Brief:
Every line of the data that includes "lines" should be copied out.

(Collected data)
------------------------------

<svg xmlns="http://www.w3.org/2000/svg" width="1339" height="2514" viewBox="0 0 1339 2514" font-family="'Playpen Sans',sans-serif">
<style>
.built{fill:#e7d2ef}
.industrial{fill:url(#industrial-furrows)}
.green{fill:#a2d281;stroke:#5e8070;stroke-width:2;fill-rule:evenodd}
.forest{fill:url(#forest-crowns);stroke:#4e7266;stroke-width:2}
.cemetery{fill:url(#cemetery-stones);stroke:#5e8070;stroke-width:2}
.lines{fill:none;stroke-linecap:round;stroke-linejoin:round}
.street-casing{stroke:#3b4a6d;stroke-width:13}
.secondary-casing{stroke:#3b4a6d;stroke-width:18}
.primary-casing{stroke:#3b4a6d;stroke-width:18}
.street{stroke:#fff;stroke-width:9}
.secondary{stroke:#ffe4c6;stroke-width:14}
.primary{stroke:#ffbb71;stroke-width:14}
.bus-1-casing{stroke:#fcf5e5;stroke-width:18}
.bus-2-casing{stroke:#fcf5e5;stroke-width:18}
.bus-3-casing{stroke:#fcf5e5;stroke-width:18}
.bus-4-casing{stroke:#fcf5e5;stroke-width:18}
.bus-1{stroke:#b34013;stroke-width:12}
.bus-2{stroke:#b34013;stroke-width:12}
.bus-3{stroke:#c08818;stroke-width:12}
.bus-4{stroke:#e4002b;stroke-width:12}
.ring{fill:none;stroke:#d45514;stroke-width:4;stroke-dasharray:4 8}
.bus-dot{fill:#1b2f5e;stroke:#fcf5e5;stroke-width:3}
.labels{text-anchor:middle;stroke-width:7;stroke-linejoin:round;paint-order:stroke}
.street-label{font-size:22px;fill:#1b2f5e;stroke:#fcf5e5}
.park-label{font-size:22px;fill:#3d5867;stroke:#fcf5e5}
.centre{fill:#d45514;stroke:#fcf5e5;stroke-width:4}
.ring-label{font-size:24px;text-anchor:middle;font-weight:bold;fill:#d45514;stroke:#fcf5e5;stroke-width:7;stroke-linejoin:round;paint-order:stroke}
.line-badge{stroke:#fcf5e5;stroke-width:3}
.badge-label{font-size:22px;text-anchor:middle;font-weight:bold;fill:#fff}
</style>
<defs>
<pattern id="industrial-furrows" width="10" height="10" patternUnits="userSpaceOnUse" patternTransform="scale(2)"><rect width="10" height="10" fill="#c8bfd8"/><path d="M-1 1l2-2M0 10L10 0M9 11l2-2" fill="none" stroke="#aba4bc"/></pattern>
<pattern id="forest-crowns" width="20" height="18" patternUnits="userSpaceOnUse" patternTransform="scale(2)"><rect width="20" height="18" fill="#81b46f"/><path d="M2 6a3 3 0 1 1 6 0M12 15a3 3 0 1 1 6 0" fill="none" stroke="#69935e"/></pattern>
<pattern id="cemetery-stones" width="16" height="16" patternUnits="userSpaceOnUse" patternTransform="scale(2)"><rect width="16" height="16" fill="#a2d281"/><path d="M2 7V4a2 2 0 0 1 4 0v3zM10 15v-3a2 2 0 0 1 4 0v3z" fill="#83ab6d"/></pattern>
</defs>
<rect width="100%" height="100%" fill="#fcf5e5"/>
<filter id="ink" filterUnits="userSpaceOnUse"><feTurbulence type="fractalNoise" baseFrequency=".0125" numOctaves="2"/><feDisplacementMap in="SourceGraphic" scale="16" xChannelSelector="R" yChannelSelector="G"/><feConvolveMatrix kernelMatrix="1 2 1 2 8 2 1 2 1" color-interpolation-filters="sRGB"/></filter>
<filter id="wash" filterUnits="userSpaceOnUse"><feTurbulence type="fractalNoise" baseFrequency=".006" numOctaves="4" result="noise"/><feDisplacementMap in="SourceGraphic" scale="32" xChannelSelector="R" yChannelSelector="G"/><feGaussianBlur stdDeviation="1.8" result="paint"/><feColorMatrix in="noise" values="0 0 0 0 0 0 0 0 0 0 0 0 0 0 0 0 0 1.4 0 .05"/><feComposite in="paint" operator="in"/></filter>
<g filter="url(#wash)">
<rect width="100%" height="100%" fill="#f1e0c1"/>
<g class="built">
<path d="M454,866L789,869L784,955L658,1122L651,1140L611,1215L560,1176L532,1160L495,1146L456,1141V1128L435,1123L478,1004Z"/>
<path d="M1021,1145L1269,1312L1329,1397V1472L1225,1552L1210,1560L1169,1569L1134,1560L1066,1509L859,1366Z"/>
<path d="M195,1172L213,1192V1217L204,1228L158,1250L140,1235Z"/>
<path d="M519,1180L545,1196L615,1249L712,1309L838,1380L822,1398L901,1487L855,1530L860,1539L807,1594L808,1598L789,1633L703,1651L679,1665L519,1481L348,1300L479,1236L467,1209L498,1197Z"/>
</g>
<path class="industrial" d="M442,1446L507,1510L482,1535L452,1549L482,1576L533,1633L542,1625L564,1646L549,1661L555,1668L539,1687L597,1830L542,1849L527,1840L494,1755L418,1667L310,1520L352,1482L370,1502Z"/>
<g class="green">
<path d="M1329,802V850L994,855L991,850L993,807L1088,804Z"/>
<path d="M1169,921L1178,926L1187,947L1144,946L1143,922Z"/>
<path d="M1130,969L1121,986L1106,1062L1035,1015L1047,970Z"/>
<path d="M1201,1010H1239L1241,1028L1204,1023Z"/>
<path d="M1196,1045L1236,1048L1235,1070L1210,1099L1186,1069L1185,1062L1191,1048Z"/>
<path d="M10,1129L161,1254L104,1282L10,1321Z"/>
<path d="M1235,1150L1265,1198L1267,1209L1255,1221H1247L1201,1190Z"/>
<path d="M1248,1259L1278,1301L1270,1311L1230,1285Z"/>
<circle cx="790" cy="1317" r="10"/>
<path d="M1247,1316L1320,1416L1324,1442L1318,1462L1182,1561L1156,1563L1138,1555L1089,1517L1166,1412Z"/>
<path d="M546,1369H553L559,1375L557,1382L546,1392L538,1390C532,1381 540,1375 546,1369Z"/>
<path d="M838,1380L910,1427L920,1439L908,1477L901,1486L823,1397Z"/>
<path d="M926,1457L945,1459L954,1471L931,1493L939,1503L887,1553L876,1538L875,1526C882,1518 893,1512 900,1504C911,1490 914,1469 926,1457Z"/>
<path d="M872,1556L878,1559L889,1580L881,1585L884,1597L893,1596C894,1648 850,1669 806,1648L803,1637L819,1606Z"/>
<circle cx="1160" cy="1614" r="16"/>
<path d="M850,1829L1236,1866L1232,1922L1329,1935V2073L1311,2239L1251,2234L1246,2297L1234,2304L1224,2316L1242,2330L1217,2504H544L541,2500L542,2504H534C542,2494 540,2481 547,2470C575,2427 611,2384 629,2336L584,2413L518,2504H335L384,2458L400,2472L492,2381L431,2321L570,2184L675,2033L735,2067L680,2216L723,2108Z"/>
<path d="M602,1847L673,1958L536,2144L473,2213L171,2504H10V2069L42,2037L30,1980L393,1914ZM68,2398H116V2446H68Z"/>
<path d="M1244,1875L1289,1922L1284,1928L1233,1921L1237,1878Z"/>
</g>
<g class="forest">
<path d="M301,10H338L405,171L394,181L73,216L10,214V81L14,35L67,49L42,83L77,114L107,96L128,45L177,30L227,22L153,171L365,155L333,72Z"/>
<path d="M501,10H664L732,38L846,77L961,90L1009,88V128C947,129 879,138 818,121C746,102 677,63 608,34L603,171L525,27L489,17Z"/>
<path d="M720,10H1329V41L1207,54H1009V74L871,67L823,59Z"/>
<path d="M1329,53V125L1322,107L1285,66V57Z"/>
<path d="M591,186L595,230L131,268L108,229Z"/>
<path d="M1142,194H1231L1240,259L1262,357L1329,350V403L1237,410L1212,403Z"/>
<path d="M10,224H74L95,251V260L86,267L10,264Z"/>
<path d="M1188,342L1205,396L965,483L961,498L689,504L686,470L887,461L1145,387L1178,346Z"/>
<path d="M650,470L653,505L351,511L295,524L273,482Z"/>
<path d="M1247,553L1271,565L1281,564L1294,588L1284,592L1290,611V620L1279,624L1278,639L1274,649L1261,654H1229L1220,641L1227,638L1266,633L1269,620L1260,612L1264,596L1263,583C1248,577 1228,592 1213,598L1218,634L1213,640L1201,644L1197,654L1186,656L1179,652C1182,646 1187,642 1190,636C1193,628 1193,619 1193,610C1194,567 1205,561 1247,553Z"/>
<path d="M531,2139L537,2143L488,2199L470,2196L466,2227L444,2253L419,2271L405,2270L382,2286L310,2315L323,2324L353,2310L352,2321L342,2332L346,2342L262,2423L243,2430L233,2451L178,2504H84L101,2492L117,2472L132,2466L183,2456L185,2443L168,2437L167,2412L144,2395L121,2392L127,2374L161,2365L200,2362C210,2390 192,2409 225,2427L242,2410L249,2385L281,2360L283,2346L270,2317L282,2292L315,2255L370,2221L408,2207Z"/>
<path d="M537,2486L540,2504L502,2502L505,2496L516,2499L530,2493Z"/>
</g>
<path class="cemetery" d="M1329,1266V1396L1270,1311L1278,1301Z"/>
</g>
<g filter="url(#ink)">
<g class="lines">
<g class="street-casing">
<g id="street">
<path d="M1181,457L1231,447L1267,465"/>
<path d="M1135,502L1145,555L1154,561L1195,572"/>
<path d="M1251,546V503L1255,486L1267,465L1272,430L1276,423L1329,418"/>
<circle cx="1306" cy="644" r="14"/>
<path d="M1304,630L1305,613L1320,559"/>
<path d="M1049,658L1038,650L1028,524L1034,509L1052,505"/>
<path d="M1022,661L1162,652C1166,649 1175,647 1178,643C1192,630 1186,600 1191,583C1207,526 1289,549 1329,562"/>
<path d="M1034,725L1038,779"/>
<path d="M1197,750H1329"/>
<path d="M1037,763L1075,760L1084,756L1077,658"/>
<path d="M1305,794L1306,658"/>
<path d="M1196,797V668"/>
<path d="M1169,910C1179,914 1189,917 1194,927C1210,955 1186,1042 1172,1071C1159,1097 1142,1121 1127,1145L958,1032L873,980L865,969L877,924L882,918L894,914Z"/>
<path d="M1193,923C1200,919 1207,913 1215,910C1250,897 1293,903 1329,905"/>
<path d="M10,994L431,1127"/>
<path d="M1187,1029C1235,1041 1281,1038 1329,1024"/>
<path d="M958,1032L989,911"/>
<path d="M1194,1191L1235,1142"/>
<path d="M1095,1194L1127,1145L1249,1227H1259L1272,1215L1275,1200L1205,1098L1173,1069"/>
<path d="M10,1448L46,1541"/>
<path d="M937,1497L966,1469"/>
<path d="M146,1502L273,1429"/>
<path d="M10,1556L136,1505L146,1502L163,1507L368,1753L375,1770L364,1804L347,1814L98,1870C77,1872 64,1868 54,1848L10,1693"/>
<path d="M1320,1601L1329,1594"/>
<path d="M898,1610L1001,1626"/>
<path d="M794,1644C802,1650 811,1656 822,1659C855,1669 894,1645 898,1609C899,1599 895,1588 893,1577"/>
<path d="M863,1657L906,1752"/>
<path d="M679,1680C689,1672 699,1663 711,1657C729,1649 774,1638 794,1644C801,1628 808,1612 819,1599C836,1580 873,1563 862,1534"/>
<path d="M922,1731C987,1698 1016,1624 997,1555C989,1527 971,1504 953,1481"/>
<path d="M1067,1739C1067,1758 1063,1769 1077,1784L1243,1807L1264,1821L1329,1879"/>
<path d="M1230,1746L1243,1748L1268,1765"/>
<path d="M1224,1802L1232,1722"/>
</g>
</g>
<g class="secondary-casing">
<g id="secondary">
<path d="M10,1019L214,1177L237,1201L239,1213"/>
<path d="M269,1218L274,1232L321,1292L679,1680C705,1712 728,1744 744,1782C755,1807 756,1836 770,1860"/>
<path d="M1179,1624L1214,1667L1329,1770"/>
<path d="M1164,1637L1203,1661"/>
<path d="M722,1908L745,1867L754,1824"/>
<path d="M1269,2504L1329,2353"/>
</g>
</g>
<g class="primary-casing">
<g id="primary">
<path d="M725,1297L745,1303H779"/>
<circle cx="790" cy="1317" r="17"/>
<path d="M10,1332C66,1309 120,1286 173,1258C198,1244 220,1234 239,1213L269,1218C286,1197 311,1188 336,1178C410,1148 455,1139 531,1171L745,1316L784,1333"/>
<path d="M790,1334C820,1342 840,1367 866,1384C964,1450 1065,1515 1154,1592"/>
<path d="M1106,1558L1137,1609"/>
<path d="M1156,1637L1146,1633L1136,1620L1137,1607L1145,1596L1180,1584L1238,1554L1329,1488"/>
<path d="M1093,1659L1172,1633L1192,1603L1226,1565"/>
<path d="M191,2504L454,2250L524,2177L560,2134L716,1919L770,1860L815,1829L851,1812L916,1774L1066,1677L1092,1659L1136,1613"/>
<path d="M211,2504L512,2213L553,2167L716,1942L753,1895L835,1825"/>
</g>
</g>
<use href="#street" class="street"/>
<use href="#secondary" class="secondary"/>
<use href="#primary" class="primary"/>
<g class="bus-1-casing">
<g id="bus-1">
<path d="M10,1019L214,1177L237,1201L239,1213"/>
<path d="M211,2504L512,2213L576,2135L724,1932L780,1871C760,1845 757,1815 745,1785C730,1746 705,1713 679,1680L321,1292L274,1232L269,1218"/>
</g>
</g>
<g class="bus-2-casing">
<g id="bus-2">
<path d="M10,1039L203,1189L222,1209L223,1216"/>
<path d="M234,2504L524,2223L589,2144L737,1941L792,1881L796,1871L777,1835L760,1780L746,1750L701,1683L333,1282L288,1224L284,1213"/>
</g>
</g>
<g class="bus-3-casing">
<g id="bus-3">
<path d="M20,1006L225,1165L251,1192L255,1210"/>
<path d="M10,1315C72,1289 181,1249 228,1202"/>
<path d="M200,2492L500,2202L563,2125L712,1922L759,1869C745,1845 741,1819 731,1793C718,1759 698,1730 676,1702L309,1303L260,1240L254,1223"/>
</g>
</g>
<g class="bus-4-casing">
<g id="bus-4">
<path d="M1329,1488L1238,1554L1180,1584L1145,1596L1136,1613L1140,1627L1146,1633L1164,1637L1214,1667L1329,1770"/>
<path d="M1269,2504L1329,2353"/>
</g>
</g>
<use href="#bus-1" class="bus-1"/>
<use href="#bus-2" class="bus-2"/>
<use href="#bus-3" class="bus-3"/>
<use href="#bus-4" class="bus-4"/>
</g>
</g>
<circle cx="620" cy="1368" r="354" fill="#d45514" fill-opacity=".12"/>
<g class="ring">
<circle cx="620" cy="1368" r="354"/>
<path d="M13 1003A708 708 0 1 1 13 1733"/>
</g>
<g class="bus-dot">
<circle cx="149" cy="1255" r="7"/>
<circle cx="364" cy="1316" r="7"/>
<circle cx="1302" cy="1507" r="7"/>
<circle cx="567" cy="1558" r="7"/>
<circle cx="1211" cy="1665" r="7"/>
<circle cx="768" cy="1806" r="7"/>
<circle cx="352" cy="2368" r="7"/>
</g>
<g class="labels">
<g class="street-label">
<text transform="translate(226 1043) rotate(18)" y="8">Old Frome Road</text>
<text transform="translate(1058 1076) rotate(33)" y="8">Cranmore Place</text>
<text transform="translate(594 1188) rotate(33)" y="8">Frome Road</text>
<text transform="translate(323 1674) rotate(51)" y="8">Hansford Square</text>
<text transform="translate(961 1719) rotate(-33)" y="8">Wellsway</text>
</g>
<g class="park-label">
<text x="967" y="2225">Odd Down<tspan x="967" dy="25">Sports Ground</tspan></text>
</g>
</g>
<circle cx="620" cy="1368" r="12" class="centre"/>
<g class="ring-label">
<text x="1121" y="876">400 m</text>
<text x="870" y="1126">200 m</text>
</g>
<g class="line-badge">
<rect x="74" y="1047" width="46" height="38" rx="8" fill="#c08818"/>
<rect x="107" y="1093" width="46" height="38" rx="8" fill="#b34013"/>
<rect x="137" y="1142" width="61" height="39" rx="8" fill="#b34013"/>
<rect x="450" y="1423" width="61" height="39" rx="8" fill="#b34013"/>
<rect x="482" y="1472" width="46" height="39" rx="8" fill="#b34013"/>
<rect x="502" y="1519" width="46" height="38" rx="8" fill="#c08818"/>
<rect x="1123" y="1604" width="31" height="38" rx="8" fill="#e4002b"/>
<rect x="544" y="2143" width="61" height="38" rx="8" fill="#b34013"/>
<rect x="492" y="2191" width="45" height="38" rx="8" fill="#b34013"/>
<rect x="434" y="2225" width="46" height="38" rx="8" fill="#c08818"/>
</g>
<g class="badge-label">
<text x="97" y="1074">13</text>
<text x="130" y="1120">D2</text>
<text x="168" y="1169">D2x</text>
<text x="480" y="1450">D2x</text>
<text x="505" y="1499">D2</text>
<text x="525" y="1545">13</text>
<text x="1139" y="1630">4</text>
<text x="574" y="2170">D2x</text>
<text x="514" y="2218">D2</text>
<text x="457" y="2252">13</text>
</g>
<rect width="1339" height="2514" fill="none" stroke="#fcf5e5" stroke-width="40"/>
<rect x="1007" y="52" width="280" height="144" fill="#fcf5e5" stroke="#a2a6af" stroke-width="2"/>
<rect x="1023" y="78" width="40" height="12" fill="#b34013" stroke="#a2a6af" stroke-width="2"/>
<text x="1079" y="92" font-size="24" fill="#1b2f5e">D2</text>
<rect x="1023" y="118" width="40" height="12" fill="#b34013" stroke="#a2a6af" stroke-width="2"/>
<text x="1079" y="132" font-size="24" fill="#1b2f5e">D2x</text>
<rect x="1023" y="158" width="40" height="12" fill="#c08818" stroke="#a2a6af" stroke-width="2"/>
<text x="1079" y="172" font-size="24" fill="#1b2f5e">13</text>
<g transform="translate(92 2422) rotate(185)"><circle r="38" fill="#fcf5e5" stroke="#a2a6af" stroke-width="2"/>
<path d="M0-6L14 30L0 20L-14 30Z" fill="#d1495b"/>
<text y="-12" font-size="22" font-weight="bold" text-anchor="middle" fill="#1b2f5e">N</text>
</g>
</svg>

------------------------------

Written reply:
.lines{fill:none;stroke-linecap:round;stroke-linejoin:round}
<g class="lines">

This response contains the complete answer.